Instructions to follow: Select every line of the records that contains the string "Which", matching case exactly.

Given records:
---
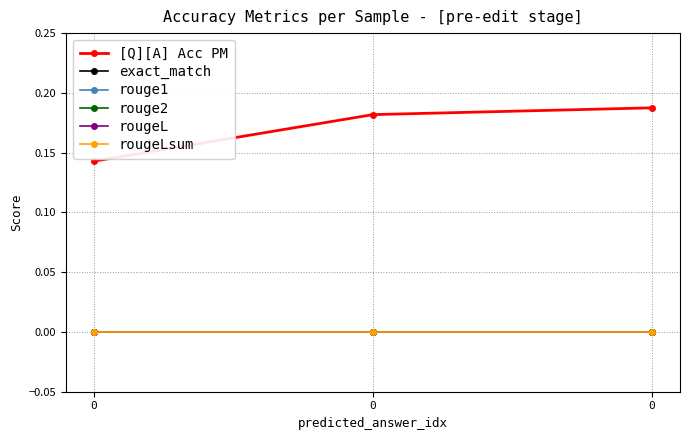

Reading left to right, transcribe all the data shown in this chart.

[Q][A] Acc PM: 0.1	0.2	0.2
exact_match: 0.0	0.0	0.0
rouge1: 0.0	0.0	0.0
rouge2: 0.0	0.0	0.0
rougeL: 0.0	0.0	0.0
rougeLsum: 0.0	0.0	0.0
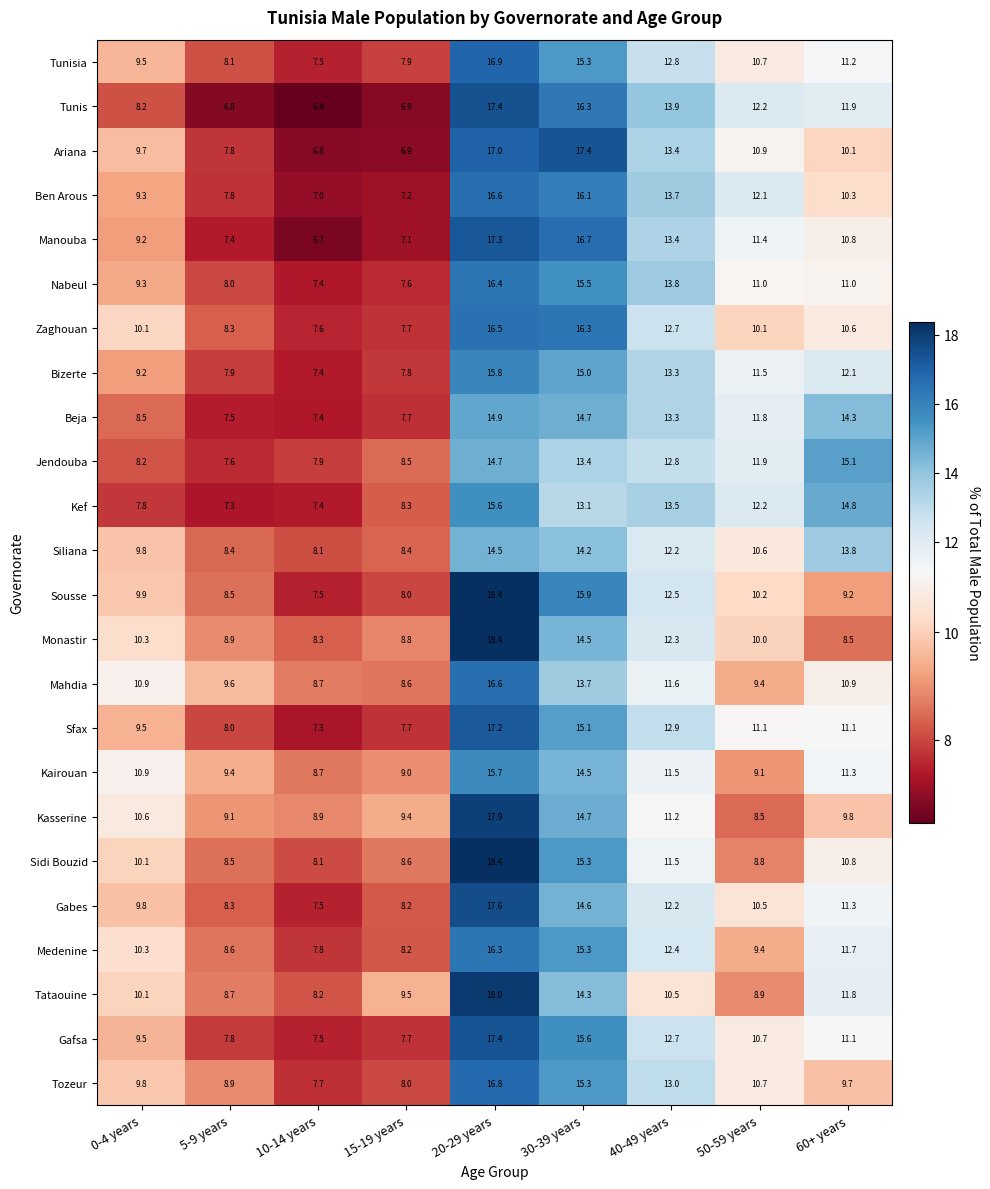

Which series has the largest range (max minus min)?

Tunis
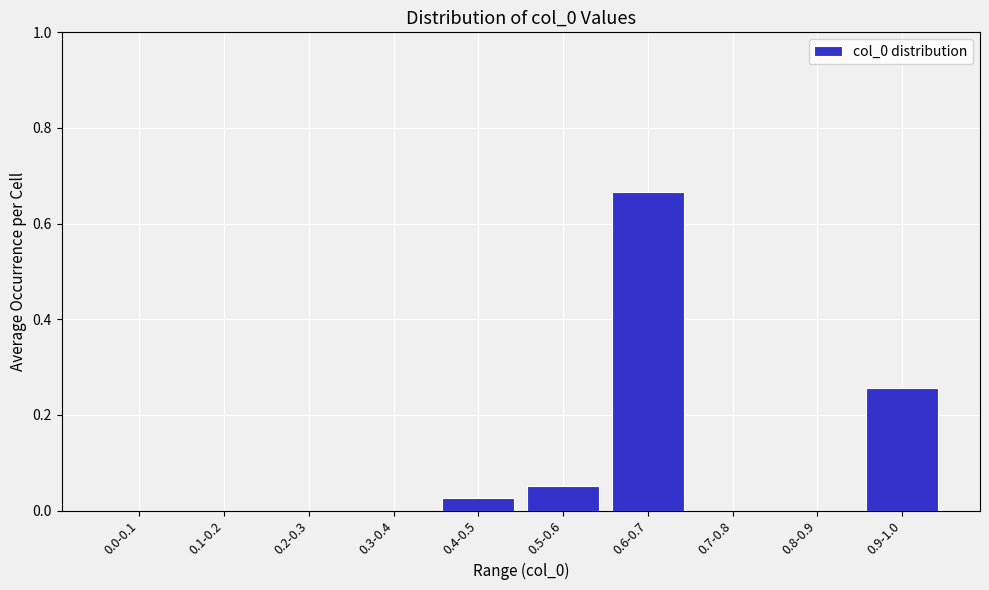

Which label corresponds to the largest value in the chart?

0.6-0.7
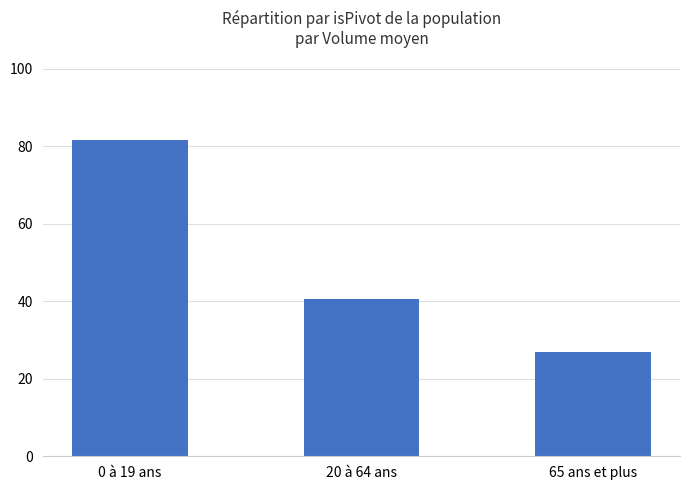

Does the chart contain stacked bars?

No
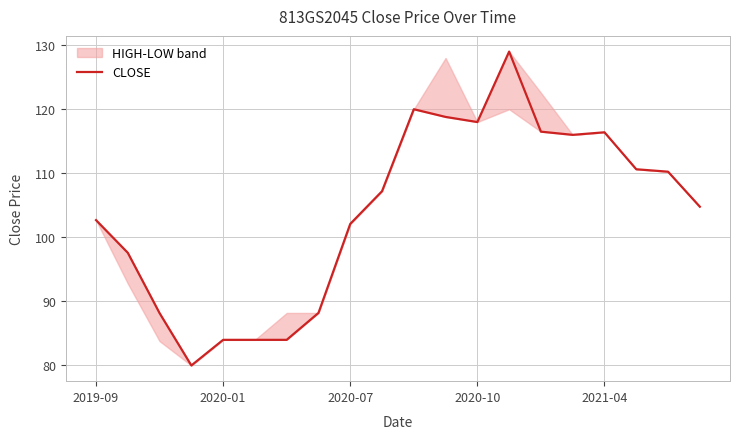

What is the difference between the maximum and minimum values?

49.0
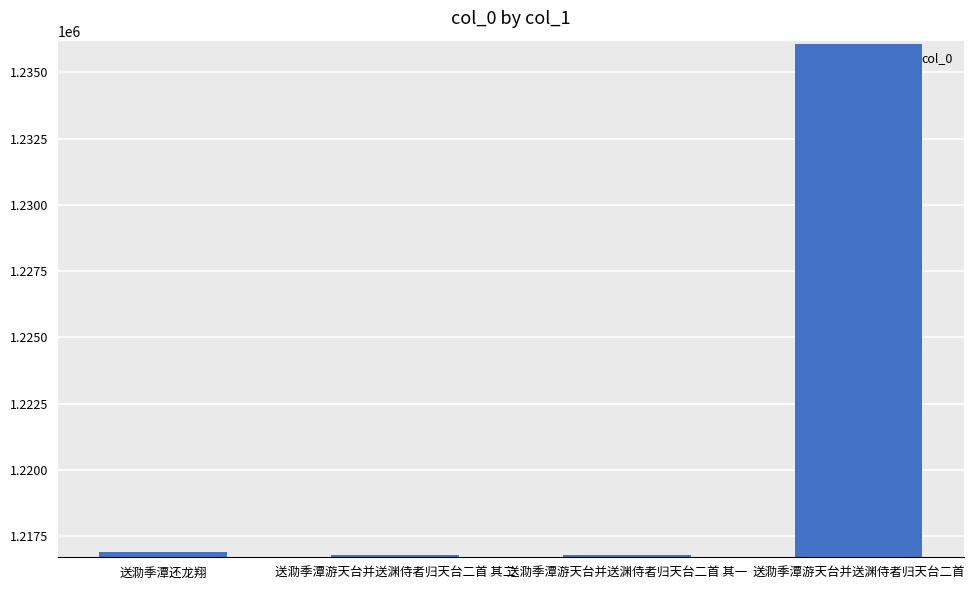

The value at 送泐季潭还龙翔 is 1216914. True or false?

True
---
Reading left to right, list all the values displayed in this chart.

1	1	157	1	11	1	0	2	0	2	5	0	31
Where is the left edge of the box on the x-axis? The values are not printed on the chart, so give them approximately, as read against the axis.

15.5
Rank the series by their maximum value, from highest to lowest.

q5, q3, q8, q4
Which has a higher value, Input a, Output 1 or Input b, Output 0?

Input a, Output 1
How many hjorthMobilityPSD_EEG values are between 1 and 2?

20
---
Result:
Which series has the largest range (max minus min)?
Which label corresponds to the largest value in the chart?
Which has a higher value, Input a, Output 1 or Input b, Output 0?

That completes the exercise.